Garfield commissioner opposed drilling route, group says |

Garfield commissioner opposed drilling route, group says

John Colson
Post Independent
Aspen CO Colorado

GLENWOOD SPRINGS – Garfield County Commissioner John Martin has for several years been opposed to using Four Mile Road as a haul route for natural-gas-drilling traffic headed to Thompson Divide, he told the Post Independent on Tuesday.

Unfortunately, he said, “It’s all been verbal,” expressed during meetings or conversations with different interest groups concerned with gas drilling in the area.

But Martin’s position was supported this week by two opponents of drilling in the Thompson Divide, who do not always see eye to eye with Martin on the issue.

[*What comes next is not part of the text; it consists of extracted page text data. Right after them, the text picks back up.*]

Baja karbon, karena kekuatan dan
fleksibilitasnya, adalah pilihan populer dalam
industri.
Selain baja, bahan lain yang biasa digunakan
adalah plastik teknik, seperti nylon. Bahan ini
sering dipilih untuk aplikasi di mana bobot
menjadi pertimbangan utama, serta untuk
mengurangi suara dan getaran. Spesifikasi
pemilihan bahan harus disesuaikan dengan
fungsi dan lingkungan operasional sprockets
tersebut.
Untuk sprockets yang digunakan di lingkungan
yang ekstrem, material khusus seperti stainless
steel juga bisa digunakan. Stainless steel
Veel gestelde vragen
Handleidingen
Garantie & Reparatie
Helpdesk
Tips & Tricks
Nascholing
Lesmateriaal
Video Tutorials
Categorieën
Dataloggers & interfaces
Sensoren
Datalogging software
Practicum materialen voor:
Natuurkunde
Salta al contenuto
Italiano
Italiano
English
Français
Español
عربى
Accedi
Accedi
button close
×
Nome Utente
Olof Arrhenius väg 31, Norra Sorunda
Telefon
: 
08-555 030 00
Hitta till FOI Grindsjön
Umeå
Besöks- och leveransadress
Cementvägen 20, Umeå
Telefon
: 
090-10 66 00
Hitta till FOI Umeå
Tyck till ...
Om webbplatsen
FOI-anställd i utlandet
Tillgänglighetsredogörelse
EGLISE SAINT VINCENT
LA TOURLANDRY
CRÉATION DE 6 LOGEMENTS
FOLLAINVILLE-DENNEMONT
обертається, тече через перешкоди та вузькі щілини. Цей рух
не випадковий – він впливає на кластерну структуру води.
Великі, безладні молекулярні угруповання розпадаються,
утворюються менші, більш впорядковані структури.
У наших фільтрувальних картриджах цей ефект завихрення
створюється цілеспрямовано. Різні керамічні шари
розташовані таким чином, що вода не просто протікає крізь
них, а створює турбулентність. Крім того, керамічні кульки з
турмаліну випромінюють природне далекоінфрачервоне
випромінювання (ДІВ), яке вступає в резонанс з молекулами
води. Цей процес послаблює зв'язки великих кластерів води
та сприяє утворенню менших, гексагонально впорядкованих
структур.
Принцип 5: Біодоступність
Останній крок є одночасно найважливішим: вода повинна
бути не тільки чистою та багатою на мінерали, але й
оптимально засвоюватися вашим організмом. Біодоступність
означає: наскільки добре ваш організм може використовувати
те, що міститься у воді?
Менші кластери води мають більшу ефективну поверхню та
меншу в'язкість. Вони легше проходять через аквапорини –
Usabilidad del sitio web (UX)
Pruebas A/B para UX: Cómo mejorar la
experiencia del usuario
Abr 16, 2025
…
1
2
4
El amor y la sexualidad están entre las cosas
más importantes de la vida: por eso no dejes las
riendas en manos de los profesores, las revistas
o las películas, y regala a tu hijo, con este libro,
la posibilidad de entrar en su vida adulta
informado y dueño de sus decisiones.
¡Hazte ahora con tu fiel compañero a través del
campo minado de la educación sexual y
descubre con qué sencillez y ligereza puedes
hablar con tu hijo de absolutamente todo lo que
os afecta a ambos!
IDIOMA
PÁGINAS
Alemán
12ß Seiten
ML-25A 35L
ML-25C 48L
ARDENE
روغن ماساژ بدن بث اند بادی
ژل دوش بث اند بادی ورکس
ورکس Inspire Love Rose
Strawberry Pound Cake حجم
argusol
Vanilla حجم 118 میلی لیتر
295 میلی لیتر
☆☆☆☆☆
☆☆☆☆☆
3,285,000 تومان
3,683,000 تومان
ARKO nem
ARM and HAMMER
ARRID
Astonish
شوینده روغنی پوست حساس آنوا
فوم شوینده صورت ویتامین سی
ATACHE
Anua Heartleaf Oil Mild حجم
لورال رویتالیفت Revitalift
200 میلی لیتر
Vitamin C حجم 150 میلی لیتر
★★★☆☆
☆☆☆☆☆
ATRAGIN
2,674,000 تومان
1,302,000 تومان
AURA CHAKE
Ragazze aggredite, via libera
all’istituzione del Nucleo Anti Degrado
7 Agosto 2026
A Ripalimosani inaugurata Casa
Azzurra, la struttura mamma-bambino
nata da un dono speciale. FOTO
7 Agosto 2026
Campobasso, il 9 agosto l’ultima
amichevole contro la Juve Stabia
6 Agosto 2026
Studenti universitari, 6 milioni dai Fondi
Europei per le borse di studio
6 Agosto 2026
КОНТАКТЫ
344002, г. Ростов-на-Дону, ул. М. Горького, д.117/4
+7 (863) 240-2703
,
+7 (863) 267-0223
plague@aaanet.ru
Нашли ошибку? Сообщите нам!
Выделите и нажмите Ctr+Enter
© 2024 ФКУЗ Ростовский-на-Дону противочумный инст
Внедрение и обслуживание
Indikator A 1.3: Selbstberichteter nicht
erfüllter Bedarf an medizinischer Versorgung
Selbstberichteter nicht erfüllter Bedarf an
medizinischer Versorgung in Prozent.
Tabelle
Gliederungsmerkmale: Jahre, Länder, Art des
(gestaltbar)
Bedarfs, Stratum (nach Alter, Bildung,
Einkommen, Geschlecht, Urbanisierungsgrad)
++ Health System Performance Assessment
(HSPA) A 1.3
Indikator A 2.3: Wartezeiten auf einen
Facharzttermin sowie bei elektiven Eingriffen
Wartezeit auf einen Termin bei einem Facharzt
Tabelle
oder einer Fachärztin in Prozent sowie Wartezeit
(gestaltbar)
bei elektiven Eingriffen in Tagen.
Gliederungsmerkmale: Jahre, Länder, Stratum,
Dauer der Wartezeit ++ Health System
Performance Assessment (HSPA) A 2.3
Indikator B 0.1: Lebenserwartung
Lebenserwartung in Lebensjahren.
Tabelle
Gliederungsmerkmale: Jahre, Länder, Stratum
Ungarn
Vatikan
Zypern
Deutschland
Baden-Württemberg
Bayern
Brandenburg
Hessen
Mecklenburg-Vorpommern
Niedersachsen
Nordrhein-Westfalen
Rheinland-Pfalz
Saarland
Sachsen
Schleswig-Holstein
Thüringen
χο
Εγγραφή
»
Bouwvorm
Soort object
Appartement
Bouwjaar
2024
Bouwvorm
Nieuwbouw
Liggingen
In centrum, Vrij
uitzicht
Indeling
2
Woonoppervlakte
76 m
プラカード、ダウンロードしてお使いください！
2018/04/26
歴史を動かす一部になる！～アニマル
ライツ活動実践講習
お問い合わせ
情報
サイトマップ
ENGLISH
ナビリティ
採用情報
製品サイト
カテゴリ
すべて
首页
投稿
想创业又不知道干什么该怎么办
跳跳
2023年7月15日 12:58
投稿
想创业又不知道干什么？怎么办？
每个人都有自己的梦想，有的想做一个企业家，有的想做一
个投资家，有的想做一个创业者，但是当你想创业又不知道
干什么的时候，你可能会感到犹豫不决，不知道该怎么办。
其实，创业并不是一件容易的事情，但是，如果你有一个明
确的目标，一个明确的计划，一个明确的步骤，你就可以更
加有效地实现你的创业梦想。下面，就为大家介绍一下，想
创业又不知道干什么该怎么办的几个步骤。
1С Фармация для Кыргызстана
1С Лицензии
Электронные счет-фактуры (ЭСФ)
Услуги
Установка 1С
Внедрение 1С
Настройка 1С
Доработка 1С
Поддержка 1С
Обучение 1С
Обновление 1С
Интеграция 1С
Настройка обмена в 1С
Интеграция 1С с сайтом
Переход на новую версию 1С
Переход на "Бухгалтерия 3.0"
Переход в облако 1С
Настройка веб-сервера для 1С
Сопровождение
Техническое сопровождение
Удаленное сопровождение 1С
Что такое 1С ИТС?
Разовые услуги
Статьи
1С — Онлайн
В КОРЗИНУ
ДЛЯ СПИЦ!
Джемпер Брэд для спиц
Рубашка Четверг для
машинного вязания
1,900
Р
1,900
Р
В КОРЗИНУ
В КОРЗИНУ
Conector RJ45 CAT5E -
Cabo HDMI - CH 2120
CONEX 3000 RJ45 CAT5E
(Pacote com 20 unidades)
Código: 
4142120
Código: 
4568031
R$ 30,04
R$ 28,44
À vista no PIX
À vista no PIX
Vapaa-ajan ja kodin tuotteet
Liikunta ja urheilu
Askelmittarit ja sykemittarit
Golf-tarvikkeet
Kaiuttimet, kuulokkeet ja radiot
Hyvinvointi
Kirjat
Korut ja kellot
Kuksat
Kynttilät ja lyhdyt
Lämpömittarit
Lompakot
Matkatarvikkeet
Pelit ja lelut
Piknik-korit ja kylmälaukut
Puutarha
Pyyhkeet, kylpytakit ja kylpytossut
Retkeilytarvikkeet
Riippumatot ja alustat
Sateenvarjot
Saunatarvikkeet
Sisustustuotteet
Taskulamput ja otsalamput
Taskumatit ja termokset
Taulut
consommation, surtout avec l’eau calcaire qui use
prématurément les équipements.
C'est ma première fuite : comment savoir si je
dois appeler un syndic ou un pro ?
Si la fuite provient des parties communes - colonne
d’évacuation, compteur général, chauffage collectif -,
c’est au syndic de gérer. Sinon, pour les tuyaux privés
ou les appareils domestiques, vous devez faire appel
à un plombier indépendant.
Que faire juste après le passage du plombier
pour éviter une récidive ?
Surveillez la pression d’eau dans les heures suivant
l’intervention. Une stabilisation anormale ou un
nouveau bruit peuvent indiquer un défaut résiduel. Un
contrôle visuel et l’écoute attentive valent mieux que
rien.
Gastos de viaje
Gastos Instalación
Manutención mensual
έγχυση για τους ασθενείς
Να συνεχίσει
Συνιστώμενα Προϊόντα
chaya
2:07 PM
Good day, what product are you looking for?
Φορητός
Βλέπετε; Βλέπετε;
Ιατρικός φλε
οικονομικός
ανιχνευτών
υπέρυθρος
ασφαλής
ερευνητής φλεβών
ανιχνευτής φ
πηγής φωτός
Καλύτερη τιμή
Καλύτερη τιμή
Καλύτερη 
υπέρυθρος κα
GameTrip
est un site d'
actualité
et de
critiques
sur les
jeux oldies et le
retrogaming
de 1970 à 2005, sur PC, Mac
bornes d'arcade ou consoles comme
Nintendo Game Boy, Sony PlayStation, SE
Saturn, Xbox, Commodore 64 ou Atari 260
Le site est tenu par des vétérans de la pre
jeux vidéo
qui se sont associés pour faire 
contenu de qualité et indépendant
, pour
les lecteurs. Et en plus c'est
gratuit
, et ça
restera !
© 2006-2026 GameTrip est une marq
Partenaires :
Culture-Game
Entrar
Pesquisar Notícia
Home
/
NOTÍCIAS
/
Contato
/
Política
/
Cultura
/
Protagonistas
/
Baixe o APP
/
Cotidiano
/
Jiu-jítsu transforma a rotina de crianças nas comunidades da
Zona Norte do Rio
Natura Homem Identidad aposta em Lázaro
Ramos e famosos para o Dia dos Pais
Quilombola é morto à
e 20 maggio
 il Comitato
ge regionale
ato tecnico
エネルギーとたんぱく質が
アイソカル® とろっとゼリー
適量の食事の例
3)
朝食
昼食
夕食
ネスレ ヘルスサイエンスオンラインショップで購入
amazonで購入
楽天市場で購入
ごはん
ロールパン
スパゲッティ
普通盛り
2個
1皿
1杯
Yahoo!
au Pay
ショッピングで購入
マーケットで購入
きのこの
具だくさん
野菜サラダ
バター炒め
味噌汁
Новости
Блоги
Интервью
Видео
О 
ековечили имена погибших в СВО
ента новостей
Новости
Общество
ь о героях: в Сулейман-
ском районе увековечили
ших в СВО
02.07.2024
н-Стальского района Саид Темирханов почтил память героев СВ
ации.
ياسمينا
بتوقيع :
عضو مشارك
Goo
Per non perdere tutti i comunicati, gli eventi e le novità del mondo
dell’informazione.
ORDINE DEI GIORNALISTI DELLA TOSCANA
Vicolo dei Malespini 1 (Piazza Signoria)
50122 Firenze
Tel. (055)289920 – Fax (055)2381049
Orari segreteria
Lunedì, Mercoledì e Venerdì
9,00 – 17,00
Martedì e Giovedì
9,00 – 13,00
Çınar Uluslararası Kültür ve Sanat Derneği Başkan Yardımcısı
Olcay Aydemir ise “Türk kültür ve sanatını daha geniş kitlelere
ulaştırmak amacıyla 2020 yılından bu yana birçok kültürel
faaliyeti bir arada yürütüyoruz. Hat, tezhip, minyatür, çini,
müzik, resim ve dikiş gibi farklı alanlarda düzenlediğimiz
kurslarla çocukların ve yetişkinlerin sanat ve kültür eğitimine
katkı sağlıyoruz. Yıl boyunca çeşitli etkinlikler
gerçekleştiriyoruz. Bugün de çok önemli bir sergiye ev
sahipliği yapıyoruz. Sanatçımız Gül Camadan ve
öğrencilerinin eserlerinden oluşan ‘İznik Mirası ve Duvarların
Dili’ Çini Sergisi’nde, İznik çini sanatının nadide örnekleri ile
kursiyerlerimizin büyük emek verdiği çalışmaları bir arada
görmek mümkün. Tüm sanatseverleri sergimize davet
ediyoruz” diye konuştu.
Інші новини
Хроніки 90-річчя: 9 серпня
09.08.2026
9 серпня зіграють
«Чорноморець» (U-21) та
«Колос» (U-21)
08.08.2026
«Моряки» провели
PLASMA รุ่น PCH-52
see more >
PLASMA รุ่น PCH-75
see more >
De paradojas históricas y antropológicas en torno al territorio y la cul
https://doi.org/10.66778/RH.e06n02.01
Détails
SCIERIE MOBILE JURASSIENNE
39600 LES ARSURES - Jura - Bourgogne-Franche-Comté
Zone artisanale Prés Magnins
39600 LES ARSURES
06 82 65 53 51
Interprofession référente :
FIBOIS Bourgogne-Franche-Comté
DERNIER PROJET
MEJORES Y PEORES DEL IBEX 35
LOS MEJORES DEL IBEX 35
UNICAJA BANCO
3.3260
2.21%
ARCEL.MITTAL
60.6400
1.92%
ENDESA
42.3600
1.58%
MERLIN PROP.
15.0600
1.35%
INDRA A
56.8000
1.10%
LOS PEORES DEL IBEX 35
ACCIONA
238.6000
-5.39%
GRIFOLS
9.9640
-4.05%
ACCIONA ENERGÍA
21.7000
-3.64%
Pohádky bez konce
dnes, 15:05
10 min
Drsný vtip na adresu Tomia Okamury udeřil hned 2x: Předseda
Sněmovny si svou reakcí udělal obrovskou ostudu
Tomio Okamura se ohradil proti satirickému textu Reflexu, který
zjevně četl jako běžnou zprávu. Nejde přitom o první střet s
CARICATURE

Thompson Divide is a 221,500-acre swath of mostly public land that stretches from Sunlight Mountain Resort in the north to McClure Pass in the south.

The area has been a subject of controversy for two years among residents hoping to keep drillers out of Thompson Divide. The issue peaked in October when Houston-based SG Interests filed two applications for permits to drill within a few miles of Sunlight and tentatively named Four Mile Road as the haul route.

A top official with SG Interests told the Post Independent that he does not recall Martin warning him against using Four Mile Road.

“I don’t know that anybody has told me, ‘No, you can’t use that road,'” said Robbie Guinn, vice president of land for SG Interests.

Guinn said the road has been used for logging operations, for construction at Sunlight Mountain Resort and for past natural-gas operations.

“So it can be used by some industries, for some purposes, but not by other industries for other purposes?” Guinn asked. “I mean, what are the rules?”

That is not the point, Martin said.

“Who establishes the haul route?” Martin asked rhetorically. “Garfield County. Who establishes the weight limits on the (Sunlight) bridge and Midland Avenue? The city of Glenwood Springs.”

Martin said it is an annual duty of the board of county commissioners to set weight limits for county roads for all potential industrial traffic – “anything that requires overweight, oversized trailers.”

Both the Sunlight bridge and the 27th Street roundabout, he said, are “pinch points” for industrial traffic and would be hard for oversized vehicles to negotiate.

A better haul route to reach the proposed gas wells in Thompson Divide, Martin said, would be from East Divide Creek Road (County Road 313), which comes over the divide from the region south of Silt.

Those issues, he said, will be dealt with in due course as SG Interests’ applications to drill work their way through the U.S. Bureau of Land Management and the White River National Forest environmental-assessment process.

Martin’s recollection of his past positions, while unsupported by documentary evidence, has been backed up by several sources.

“John Martin has been consistent (and public) in stating that going through Glenwood Springs and using Four Mile Road is not acceptable,” reported Zane Kessler, director of the Thompson Divide Coalition.

Thompson Divide Coalition board member Dorothea Farris, who has vocally opposed drilling in the Thompson Divide region, added, “It’s not public record, but John (Martin) mentioned twice to me in conversations that the commissioners would not support the use of Four Mile for development access in the Thompson Divide.”

Farris, too, mentioned that Martin seemed to favor the Divide Creek access route for drilling in Thompson Divide.

David Ludlam, director of the pro-industry lobbying group Western Slope Colorado Oil and Gas Association, said he and Martin have never talked about access for the Thompson Divide gas leases.